アルファ波と片頭痛の最新治療法

脳波の歴史

EEG装置は脳の電気活動を増幅し、記録し、グラフ化します。

1908年、オーストリアの精神科医ハンス・ベルガー博士は脳内に電気波が存在することを発見し、これを「アルファ波」と命名しました。その後、脳波計(EEG)を開発し、脳の電気活動を可視化できるようにしました。1940年代にはテキサス州ラレドのパラサイコロジスト、ホセ・シルバが人が自らの脳波レベルを学習し制御できることを明らかにしています。

アルファ波頭部電気刺激(CES)

セロトニン濃度の不均衡は気分を変化させ、うつ病につながる可能性があります。

研究によれば、アルファ波刺激は脳幹の特定の神経細胞群を活性化し、セロトニンやアセチルコリンといった化学物質の産生を促します。これらの化学物質は連鎖的に近隣の神経細胞に作用し、体全体へと伝わります。脳幹の電気・化学活動が変化することで、ある神経系は活性化し、別の系は抑制されます。この現象は「アルファ状態」と呼ばれる脳波パターンに起因します。

アルファ状態とは

アーティストは高いアルファ波を生み出すことが多いです。

アルファ状態は脳波の振動数で定義されます。覚醒時のベータ波は1秒あたり13〜30回ですが、アルファ波は8〜12回に遅くなります。アルファ状態は強い快感と深いリラックスを伴う意識状態で、ストレス軽減に不可欠です。意識がリラックスすると自然に治癒が促進されます。1958年、シカゴ大学の心理学者ジョー・カミヤはアルファ状態の快感は「不安からの解放感」に由来すると指摘しました。

アルファバイオフィードバック

アルファ活動の増加はリラックス状態と関連しています。

モスビー医学辞典によれば、アルファバイオフィードバックは被験者に脳波パターンの情報(主に音声)をリアルタイムで提供し、アルファ波の比率を高める手法です。これにより、リラックスした覚醒状態が得られると期待されています。

アルファリズムと片頭痛への効果

うつ病は片頭痛に伴うことが多く、アルファ刺激とバイオフィードバックで治療可能です。

アルファリズムは、覚醒かつリラックスした状態で自然に現れる滑らかで規則的な電気振動です。刺激やバイオフィードバックで誘発されたアルファリズムは、落ち着き、リラックス、集中力向上をもたらします。周波数は8〜13ヘルツです。アルファ状態はストレス軽減、興奮抑制、気分安定、痛みや感覚の調整に寄与し、片頭痛の症状緩和に繋がります。

単回のアルファリズム治療でも効果が期待でき、継続的な治療により効果の強さと持続時間が増加します。中には永久的・安定的な改善が見られるケースもあります。

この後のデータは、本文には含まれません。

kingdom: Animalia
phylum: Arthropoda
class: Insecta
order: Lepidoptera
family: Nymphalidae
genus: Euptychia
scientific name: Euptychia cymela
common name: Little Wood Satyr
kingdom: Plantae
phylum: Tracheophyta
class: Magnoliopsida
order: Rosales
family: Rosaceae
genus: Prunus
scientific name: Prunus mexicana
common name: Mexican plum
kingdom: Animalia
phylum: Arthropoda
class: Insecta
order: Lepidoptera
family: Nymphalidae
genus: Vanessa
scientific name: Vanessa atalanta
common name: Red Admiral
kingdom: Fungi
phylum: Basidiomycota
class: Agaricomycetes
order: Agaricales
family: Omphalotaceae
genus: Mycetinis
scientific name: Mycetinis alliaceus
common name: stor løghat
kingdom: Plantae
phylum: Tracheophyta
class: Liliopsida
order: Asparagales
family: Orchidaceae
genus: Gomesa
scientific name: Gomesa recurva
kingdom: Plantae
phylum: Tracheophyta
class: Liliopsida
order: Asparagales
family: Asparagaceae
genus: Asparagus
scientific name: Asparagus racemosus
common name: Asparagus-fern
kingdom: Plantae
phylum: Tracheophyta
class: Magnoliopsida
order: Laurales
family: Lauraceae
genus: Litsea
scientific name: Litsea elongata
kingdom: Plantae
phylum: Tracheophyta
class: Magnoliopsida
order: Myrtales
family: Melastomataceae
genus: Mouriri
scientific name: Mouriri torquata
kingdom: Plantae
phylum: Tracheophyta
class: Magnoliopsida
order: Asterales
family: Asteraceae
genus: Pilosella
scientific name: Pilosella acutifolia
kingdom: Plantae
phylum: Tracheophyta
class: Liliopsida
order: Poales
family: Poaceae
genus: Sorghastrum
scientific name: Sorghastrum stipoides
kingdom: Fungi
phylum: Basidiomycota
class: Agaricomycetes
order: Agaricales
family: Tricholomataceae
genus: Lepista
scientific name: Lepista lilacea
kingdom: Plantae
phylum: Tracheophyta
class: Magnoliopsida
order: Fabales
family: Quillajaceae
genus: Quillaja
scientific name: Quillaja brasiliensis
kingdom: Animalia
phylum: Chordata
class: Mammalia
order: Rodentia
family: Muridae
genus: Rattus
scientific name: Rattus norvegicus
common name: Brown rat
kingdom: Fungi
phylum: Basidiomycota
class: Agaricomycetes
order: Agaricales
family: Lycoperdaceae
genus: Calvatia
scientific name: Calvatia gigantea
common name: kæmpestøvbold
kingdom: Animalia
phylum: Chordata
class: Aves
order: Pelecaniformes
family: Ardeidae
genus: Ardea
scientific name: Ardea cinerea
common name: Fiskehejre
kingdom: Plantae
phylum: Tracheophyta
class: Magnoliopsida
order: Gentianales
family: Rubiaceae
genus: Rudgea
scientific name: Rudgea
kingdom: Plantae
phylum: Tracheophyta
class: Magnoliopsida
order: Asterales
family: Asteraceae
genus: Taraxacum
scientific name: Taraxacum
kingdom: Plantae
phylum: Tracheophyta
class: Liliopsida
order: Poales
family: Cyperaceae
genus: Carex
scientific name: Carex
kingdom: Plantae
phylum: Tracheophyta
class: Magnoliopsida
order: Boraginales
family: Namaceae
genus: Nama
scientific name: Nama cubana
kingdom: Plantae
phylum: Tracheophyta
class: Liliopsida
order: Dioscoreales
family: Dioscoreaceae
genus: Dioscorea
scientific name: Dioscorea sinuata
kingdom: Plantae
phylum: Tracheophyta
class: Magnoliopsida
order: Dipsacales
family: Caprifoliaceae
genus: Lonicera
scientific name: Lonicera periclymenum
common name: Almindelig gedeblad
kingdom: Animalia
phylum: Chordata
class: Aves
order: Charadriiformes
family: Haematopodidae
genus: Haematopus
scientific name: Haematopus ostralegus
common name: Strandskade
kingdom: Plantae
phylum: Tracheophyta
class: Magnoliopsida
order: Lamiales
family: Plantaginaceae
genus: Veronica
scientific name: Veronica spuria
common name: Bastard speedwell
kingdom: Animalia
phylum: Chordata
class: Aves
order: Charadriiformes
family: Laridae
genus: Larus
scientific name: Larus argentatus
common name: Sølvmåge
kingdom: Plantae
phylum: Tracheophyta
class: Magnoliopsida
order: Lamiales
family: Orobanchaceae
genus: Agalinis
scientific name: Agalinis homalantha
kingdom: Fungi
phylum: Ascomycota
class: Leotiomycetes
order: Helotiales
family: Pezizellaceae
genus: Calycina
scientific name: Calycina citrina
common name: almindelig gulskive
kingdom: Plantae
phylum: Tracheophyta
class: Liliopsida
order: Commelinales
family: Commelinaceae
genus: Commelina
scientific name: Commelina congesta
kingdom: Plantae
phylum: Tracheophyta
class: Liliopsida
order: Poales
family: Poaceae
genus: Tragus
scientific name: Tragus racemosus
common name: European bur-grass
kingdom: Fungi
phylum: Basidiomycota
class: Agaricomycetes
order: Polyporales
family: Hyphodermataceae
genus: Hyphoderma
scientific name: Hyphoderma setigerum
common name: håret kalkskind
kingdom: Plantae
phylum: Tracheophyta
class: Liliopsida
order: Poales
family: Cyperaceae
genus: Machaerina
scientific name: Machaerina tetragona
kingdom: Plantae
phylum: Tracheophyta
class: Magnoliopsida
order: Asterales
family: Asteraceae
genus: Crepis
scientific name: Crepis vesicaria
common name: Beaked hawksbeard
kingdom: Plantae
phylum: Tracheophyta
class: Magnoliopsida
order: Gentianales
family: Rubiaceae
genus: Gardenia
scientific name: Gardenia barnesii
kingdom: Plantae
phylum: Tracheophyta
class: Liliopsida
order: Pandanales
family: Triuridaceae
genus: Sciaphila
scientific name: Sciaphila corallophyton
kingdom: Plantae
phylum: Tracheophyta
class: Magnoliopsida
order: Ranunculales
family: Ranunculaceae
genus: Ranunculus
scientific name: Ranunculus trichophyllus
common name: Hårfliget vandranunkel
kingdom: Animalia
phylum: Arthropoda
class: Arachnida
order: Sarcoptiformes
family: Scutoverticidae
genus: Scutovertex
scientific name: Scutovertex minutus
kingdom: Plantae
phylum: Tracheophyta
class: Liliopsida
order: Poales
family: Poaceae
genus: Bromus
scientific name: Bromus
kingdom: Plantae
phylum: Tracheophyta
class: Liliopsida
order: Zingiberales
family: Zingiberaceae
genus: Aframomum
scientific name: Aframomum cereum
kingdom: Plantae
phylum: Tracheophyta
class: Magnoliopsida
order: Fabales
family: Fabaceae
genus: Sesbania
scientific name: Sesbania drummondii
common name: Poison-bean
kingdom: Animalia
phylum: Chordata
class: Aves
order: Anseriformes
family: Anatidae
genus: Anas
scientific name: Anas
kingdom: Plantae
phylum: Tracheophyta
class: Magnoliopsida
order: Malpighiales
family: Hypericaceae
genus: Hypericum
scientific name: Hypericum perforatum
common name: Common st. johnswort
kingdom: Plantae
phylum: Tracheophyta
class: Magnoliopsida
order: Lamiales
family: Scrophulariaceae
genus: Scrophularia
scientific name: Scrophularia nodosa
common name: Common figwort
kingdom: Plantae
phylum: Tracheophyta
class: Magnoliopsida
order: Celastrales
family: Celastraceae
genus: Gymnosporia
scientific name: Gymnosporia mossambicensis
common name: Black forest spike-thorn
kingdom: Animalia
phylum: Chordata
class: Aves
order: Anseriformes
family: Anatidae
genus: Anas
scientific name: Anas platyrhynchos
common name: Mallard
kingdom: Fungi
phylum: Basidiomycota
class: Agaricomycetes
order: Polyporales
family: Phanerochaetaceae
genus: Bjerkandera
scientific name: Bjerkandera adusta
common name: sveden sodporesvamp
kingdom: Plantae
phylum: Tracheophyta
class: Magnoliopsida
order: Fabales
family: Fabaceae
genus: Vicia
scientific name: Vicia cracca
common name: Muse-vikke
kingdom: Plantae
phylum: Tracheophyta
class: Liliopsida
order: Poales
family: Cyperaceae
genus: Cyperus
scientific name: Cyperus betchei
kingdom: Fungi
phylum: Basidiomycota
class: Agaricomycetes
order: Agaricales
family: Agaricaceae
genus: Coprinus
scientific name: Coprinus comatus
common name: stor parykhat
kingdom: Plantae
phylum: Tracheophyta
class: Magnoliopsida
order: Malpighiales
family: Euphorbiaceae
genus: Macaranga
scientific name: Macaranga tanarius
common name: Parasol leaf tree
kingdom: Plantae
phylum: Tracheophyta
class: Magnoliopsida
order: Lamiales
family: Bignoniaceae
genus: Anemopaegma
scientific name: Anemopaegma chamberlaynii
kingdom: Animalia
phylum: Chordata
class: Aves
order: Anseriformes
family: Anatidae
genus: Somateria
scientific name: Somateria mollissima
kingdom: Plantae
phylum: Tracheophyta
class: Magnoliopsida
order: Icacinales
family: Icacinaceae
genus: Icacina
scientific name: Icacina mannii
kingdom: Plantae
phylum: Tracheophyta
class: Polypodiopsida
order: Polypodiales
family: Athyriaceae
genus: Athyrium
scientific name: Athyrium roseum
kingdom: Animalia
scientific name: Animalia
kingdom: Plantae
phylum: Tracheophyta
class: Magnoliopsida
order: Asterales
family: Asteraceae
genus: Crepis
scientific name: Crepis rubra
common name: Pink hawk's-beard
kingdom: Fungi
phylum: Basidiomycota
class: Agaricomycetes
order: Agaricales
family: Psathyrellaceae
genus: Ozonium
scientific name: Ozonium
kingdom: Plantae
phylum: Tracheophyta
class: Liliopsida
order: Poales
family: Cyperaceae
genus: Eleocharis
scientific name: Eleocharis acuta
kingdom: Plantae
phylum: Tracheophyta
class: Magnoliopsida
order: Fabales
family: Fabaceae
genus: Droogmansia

治療は耳たぶに装着した電極から微弱電流を流す方法で、必要に応じて実施します。バイオフィードバックと組み合わせることで、患者はコンピュータが出す音や音楽を制御しながら自らのアルファリズムを調整できるようになります。アルファ刺激とバイオフィードバックは、痛み、不安、うつ、睡眠障害といった片頭痛に伴う症状への効果が現在も研究されています。